Top of TEXT SHOWN
What is deep time and is it important?

The Deep-Time Digital Earth (DDE) program of the International Union of Geological Sciences is one of the first mass attempts to bring together large amounts of geological data on the Earth’s geological history – meaning its history well before the advent of mankind and even before the appearance of life on planet earth. But for many people - non-scientists particularly – ‘deep time’ would appear to have little relevance. It may make people wonder at the huge expanses of time that stretch well past our personal and human histories into the dim past, but is deep time really important?

In this blog I argue that deep time is important, not just because it can tell us quite a bit about earlier states of the earth for example earlier climatic states and biodiversity, but also because it frames the resources of the Earth which we all rely on, whether geothermal heat, groundwater or minerals.

But what is deep time and when did it start? Deep time was a phrase introduced by the writer and journalist John McPhee in his book Basin and Range (1981), so in a sense it was a journalistic invention that offered a metaphor for the obscurity and unidirectional nature of geological time. Although McPhee didn’t define the start of deep time, many geologists draw the line of the start of deep time at the start of the Quaternary around 2.5 million years ago. So one definition of deep time might be ‘pre-Quaternary time’ -  all the ages of the earth from its formation around 4.5 billion years ago to 2.5 million years ago. This is well over 99% of the totality of Earth’s history. Other geologists who see deep time as anything before the advent of the industrial age (the ‘Anthropocene’) would count an even greater percentage of Earth’s history as deep time.

Are there are any practical reasons to study the events of deep time? Many geological palaeoclimatologists and palaeontologists – those working on Earth events, for example from the Cretaceous, Palaeocene, or Pliocene - claim that their work has a direct bearing on our understanding of modern climate change and biodiversity. In their words, looking back into deep time helps us to understand our modern climate change and biodiversity problems.
Bottom of TEXT SHOWN
ACTIVITIES:
[A] In the deep time blog post, where do many geologists place the start of deep time?
[B] Return the deep time blog post word for word, from "The Deep-Time Digital" down to "groundwater or minerals.".
Top of DATA EXTRACT
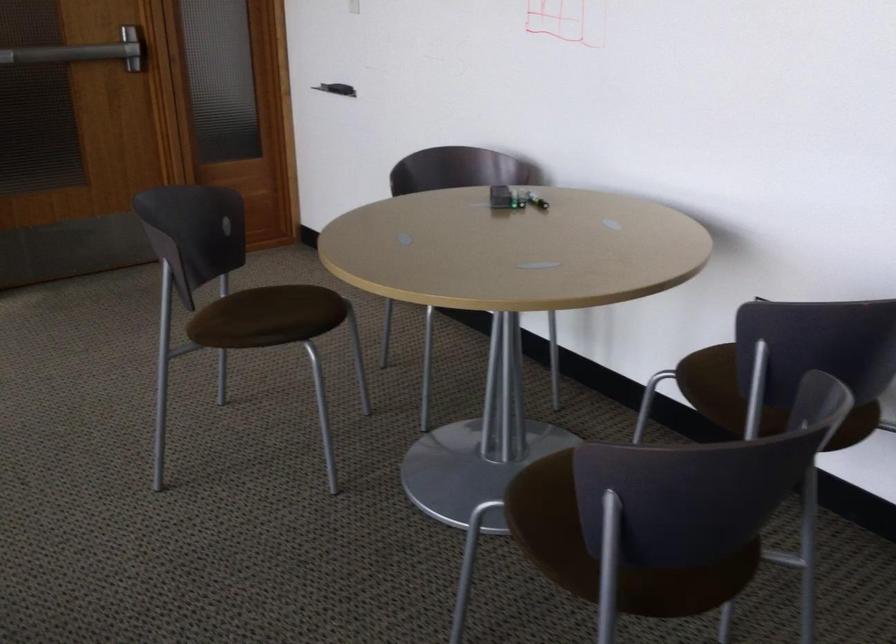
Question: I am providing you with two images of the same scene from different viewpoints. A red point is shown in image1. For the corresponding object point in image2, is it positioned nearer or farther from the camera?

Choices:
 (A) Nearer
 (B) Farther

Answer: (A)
Bottom of DATA EXTRACT
ANSWERS FOR THE EXERCISE:
[A] At the start of the Quaternary, around 2.5 million years ago.

[B]
The Deep-Time Digital Earth (DDE) program of the International Union of Geological Sciences is one of the first mass attempts to bring together large amounts of geological data on the Earth’s geological history – meaning its history well before the advent of mankind and even before the appearance of life on planet earth. But for many people - non-scientists particularly – ‘deep time’ would appear to have little relevance. It may make people wonder at the huge expanses of time that stretch well past our personal and human histories into the dim past, but is deep time really important?

In this blog I argue that deep time is important, not just because it can tell us quite a bit about earlier states of the earth for example earlier climatic states and biodiversity, but also because it frames the resources of the Earth which we all rely on, whether geothermal heat, groundwater or minerals.